DOCUMENT SECTION.

Language change and code breaks

Guido van Rossum guido at python.org
Wed Jul 25 01:29:41 EDT 2001


"Joseph A. Knapka" <jknapka at earthlink.net> writes:

> FWIW, I am a relative newcomer to Python, with a lot of general
> programming experience (C,C++,Java,Tcl,Prolog,LISP,Perl...). I
> really love Python, but making it case-insensitive would put a
> very significant damper on my enthusiasm. Why would you want
> to intentionally reduce the symbol space available for names?

The number of symbols available is so much larger than the number of
distinct names you need that the reduction is irrelevant.

> Everyone knows that in normal usage, case carries meaning (bob
> vs Bob). How could it possibly benefit the beginner to violate
> that naive expectation? 

I know plenty of people who *sometime* write their name with a
lowercase letter.  I even know someone who writes the personal pronoun
"I" as "i", convinced that the form "I" would be pretentious.

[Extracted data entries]
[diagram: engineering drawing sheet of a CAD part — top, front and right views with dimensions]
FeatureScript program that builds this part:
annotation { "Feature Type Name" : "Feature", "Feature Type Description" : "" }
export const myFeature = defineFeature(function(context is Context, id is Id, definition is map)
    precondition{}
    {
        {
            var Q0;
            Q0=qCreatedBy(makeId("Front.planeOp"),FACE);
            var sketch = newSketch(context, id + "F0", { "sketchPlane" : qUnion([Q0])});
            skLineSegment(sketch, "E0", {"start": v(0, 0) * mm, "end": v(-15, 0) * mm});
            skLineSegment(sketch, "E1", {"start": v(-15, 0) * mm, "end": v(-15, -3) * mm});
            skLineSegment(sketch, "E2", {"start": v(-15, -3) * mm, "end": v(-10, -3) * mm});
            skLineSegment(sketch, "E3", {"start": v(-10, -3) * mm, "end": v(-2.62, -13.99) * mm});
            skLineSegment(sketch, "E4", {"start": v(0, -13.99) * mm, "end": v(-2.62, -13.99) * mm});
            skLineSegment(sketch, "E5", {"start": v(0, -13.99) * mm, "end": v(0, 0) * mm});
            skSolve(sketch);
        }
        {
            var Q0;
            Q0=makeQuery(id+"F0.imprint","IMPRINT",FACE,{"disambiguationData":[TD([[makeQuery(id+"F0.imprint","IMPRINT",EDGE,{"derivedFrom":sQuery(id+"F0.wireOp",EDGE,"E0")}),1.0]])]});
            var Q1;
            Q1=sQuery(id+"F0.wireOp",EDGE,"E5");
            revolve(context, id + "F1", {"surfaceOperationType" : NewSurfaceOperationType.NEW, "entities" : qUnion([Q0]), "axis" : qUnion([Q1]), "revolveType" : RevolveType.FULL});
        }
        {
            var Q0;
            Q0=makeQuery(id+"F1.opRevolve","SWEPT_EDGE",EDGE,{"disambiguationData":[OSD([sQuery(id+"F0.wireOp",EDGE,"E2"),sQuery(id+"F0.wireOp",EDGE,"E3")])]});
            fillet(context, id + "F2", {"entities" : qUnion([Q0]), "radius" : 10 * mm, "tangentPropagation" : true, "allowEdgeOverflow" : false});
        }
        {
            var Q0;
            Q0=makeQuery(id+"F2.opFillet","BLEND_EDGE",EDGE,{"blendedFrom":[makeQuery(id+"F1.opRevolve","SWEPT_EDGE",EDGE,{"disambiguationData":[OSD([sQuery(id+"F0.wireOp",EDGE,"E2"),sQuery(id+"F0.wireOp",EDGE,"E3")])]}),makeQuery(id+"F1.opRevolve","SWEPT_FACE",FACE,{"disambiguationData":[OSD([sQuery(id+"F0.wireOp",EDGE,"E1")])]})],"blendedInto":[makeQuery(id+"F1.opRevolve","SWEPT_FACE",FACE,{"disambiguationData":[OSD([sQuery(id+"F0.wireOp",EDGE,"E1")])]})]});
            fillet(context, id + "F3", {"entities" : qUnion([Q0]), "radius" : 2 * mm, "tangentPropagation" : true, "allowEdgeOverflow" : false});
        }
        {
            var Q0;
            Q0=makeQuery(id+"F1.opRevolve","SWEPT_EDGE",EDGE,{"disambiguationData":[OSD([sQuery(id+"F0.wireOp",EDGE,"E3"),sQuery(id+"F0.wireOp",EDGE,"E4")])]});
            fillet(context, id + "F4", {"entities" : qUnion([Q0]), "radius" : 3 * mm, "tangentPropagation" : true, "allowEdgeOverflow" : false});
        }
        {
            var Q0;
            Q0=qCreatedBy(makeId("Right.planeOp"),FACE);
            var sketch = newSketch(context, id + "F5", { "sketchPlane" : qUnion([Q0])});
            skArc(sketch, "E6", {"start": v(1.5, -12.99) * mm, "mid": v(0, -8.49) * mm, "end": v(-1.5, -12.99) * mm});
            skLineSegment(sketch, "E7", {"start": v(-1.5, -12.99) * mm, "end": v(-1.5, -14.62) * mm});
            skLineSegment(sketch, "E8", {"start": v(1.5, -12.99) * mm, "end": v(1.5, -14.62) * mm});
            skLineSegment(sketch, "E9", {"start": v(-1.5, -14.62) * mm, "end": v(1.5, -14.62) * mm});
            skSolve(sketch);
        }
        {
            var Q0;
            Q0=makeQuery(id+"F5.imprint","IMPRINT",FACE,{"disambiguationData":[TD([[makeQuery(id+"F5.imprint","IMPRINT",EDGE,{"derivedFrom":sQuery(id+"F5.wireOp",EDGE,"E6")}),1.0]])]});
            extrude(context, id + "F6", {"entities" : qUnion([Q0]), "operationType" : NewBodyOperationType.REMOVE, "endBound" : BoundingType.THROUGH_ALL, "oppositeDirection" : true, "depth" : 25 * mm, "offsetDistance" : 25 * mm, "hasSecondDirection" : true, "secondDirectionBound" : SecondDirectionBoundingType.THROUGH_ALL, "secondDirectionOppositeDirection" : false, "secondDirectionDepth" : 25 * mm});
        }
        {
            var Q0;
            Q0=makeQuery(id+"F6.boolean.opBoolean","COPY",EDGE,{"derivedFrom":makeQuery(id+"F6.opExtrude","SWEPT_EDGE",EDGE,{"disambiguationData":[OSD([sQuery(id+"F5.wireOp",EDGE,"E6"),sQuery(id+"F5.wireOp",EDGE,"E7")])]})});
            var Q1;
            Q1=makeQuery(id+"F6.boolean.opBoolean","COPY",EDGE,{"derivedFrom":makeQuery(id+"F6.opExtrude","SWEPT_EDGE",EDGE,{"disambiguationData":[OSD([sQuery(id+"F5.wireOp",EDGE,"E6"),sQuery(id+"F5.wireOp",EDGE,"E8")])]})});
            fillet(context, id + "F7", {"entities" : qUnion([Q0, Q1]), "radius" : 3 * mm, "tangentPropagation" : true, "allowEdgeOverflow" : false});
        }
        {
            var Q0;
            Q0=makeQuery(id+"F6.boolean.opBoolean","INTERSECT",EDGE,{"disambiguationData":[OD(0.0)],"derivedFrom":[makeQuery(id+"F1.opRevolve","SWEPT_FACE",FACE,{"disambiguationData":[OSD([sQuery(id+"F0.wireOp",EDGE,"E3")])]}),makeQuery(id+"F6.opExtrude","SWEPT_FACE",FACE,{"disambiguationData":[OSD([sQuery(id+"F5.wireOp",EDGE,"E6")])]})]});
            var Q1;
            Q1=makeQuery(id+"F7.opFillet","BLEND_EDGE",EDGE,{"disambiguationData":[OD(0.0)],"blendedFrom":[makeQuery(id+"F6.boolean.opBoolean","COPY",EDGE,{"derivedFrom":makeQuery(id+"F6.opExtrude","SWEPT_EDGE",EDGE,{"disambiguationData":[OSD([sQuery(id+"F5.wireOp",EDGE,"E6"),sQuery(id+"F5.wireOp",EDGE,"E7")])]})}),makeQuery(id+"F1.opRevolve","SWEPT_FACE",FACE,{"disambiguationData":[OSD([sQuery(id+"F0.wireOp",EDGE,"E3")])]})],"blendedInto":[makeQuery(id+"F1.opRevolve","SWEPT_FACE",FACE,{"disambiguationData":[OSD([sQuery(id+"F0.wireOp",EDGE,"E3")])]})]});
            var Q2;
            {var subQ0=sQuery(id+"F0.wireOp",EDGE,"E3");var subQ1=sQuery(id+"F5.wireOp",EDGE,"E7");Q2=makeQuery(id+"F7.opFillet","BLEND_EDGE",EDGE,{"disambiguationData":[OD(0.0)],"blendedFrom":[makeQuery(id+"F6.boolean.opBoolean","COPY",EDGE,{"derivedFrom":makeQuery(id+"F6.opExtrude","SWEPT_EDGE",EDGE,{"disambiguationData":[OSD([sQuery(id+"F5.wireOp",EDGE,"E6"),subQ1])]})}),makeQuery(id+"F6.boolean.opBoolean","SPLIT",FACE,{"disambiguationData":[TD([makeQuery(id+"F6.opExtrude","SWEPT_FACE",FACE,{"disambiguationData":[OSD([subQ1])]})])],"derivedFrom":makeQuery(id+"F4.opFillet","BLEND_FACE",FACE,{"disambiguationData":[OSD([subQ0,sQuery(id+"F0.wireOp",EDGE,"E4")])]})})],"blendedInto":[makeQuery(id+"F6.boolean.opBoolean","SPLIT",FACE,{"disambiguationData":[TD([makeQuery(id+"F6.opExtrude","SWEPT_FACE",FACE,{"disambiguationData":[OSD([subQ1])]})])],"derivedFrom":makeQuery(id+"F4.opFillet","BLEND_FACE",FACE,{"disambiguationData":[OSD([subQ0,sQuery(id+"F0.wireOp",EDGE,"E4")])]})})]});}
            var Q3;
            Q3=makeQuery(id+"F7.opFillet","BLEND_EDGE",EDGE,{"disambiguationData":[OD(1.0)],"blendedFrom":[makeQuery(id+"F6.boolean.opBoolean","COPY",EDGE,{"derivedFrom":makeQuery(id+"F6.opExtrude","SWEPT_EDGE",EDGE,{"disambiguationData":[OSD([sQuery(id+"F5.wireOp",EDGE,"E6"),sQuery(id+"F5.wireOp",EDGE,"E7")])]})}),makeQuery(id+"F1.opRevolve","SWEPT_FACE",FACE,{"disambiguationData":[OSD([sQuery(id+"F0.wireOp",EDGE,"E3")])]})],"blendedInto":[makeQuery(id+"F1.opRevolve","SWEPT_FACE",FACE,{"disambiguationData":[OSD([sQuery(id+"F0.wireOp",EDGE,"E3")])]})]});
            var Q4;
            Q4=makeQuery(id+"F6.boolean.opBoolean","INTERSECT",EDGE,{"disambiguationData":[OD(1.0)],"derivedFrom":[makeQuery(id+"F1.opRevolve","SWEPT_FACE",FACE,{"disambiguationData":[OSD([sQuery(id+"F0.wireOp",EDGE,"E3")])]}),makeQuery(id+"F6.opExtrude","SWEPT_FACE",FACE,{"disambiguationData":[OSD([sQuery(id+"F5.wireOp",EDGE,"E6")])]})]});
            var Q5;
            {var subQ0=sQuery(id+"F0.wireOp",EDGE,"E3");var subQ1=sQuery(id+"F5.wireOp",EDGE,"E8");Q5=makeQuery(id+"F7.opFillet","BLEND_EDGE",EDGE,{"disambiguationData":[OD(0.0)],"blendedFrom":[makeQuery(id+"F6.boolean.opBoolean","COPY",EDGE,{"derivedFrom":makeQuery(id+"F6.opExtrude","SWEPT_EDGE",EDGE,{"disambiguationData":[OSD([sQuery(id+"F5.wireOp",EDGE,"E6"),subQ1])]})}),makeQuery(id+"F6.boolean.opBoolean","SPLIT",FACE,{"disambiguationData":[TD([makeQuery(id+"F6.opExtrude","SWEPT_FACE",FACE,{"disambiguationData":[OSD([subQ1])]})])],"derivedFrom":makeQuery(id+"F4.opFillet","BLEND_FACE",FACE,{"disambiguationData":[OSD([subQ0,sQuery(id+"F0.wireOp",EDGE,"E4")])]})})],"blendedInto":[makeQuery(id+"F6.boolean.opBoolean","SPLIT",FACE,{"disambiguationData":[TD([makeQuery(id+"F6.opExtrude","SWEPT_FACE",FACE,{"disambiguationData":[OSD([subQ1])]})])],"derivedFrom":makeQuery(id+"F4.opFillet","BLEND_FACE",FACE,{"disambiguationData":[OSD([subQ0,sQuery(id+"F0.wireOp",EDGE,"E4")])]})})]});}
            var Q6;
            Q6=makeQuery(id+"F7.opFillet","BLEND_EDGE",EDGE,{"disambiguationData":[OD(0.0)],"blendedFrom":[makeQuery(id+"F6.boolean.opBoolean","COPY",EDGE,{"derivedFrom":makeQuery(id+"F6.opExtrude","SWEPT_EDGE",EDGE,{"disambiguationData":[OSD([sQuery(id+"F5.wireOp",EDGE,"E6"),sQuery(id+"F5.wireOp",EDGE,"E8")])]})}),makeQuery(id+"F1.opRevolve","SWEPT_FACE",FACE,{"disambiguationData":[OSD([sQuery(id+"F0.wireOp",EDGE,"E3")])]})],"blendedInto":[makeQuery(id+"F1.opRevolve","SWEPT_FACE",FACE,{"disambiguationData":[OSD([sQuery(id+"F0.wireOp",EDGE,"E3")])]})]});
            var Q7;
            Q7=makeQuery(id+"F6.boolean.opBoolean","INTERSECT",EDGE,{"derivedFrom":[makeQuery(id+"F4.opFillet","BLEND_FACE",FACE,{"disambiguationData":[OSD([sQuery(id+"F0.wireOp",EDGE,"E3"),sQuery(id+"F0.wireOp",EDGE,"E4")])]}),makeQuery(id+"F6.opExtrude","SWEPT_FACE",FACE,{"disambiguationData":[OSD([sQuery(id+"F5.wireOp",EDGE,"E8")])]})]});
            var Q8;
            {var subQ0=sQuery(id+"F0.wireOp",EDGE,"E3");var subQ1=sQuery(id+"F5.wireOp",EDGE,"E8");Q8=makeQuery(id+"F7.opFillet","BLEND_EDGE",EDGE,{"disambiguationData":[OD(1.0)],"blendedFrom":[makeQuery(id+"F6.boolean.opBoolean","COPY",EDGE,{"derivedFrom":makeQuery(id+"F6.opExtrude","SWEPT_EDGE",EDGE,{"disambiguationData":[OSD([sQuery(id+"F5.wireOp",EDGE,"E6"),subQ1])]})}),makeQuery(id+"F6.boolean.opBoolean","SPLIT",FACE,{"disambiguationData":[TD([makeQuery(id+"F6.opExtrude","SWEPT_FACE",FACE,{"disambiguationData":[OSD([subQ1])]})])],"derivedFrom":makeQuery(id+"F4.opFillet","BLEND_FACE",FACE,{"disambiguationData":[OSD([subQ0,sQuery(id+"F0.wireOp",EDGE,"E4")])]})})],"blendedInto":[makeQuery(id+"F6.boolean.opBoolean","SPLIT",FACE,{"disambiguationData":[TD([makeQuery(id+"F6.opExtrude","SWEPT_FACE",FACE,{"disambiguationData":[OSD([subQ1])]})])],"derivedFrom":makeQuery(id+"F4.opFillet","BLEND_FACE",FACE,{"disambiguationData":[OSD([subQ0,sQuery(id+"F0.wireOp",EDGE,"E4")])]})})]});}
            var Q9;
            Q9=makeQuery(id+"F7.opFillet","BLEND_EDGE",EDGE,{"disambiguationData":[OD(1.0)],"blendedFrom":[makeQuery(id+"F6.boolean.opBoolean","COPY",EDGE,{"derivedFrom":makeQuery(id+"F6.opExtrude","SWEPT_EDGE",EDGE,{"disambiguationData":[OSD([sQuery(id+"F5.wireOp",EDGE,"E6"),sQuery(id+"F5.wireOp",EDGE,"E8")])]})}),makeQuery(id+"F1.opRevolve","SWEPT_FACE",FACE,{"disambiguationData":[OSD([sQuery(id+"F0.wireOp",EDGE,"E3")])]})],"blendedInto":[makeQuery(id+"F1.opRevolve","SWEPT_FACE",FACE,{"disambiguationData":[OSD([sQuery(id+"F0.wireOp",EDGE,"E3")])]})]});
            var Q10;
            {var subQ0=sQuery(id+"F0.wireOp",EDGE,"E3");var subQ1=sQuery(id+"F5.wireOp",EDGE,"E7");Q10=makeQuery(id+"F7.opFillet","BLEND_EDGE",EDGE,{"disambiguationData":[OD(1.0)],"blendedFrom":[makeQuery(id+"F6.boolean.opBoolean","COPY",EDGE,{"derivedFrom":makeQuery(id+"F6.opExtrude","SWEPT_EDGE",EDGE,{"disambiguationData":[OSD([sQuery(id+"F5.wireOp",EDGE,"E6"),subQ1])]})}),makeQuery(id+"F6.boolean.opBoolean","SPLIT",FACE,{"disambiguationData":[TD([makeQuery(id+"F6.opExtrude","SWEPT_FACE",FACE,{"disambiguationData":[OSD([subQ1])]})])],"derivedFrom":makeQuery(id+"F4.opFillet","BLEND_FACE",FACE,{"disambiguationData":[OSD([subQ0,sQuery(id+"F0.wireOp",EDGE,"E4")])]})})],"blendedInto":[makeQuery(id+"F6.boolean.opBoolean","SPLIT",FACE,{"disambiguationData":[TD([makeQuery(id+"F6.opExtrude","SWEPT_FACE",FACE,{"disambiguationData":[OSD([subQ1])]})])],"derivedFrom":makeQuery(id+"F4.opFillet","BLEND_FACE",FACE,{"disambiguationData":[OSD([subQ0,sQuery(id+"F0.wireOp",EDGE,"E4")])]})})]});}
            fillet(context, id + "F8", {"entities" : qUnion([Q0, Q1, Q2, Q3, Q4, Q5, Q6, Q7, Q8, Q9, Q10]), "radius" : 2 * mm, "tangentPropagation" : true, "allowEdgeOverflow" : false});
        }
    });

REQUIRED ACTION 1. Name every programming language Knapka lists in the post on Python case sensitivity.
REQUIRED ACTION 2.
Answer these about the post on Python case sensitivity:
(a) Who wrote the reply, and on what date?
(b) What pair of words does Knapka use to show that case carries meaning?
(c) According to the reply, why does one person write the pronoun "I" as "i"?
REQUIRED ACTION 3. Resume the post on Python case sensitivity after its final sentence.

WRITTEN RESPONSE 1. C, C++, Java, Tcl, Prolog, LISP, Perl

WRITTEN RESPONSE 2.
(a) Guido van Rossum, on Wednesday, July 25, 2001.
(b) "bob" and "Bob."
(c) That person is convinced the form "I" would be pretentious.

WRITTEN RESPONSE 3.
You would be very surprised if email to JKnapka at EarthLink.Net was sent
to a different user than email to jknapka at earthlink.net.  There are
plenty of situations where one only has one case available, e.g. WHEN
CAPITALIZING FOR EMPHASIS or when typing with one finger.  In American
usage, the first letter of most words in section and chapter titles
are capitalized without changing the semantics.

For beginning typists, hunt-and-peck style, the shift key is one
complication they can do without, so beginners tools are often
case-forgiving.

But never mind, I'm giving up on making *Python* case-insensitive.
The hostility of the user community is frightening.